__Problem__: Every entry below should be copied exactly, minus the pictures.

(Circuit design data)

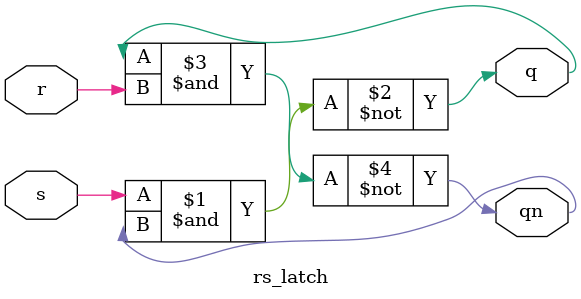
<source format=v>

`timescale 1ns / 1ps

module rs_latch(
    input s,
    input r,
    output q,
    output qn
    );
    
// NAND(Out, In, In); 
nand nand1(q, s, qn);
nand nand2(qn, q, r);   
endmodule

</source>
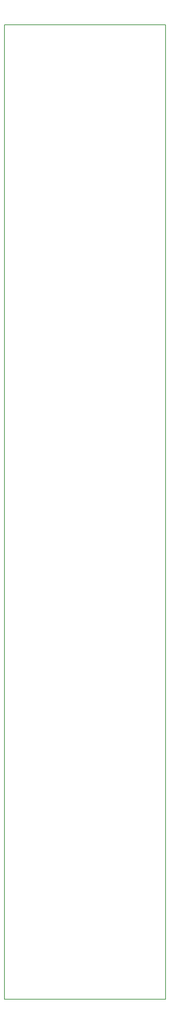
<source format=gbo>
G04 MADE WITH FRITZING*
G04 WWW.FRITZING.ORG*
G04 DOUBLE SIDED*
G04 HOLES PLATED*
G04 CONTOUR ON CENTER OF CONTOUR VECTOR*
%ASAXBY*%
%FSLAX23Y23*%
%MOIN*%
%OFA0B0*%
%SFA1.0B1.0*%
%ADD10R,1.574800X9.448830X1.558800X9.432830*%
%ADD11C,0.008000*%
%LNSILK0*%
G90*
G70*
G54D11*
X4Y9445D02*
X1571Y9445D01*
X1571Y4D01*
X4Y4D01*
X4Y9445D01*
D02*
G04 End of Silk0*
M02*
</source>
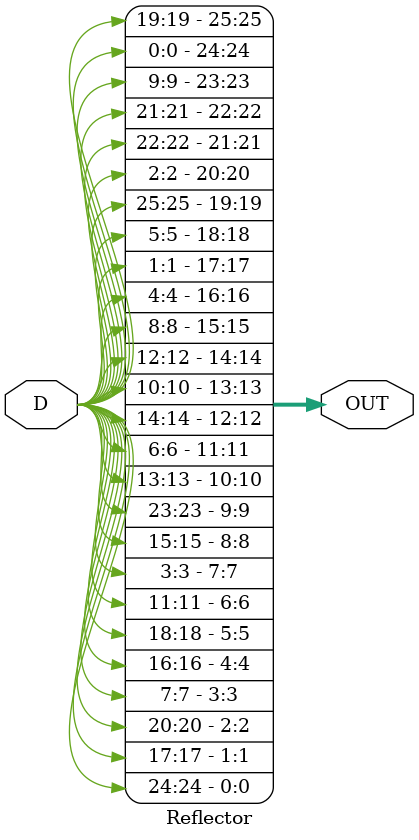
<source format=sv>
`timescale 1ns / 1ps


module Reflector (
    input [25:0] D,
    output logic [25:0] OUT
    );
    
    always_comb
        begin
        OUT[24]=  D[0];
        OUT[17]=  D[1];
        OUT[20]=  D[2];
        OUT[7]=  D[3];
        OUT[16]=  D[4];
        OUT[18]=  D[5];
        OUT[11]=  D[6];
        OUT[3]=  D[7];
        OUT[15]=  D[8];
        OUT[23]=  D[9];
        OUT[13] = D[10];
        OUT[6] = D[11];
        OUT[14] = D[12];
        OUT[10] = D[13];
        OUT[12] = D[14];
        OUT[8] = D[15];
        OUT[4] = D[16];
        OUT[1] = D[17];
        OUT[5] = D[18];
        OUT[25] = D[19];
        OUT[2] = D[20];
        OUT[22] = D[21];
        OUT[21] = D[22];
        OUT[9] = D[23];
        OUT[0] = D[24];
        OUT[19] = D[25];    
        end
endmodule
</source>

__Response for this exercise__:
<source format=v>

`timescale 1ns / 1ps

module rs_latch(
    input s,
    input r,
    output q,
    output qn
    );
    
// NAND(Out, In, In); 
nand nand1(q, s, qn);
nand nand2(qn, q, r);   
endmodule

</source>
<source format=gbo>
G04 MADE WITH FRITZING*
G04 WWW.FRITZING.ORG*
G04 DOUBLE SIDED*
G04 HOLES PLATED*
G04 CONTOUR ON CENTER OF CONTOUR VECTOR*
%ASAXBY*%
%FSLAX23Y23*%
%MOIN*%
%OFA0B0*%
%SFA1.0B1.0*%
%ADD10R,1.574800X9.448830X1.558800X9.432830*%
%ADD11C,0.008000*%
%LNSILK0*%
G90*
G70*
G54D11*
X4Y9445D02*
X1571Y9445D01*
X1571Y4D01*
X4Y4D01*
X4Y9445D01*
D02*
G04 End of Silk0*
M02*
</source>
<source format=sv>
`timescale 1ns / 1ps


module Reflector (
    input [25:0] D,
    output logic [25:0] OUT
    );
    
    always_comb
        begin
        OUT[24]=  D[0];
        OUT[17]=  D[1];
        OUT[20]=  D[2];
        OUT[7]=  D[3];
        OUT[16]=  D[4];
        OUT[18]=  D[5];
        OUT[11]=  D[6];
        OUT[3]=  D[7];
        OUT[15]=  D[8];
        OUT[23]=  D[9];
        OUT[13] = D[10];
        OUT[6] = D[11];
        OUT[14] = D[12];
        OUT[10] = D[13];
        OUT[12] = D[14];
        OUT[8] = D[15];
        OUT[4] = D[16];
        OUT[1] = D[17];
        OUT[5] = D[18];
        OUT[25] = D[19];
        OUT[2] = D[20];
        OUT[22] = D[21];
        OUT[21] = D[22];
        OUT[9] = D[23];
        OUT[0] = D[24];
        OUT[19] = D[25];    
        end
endmodule
</source>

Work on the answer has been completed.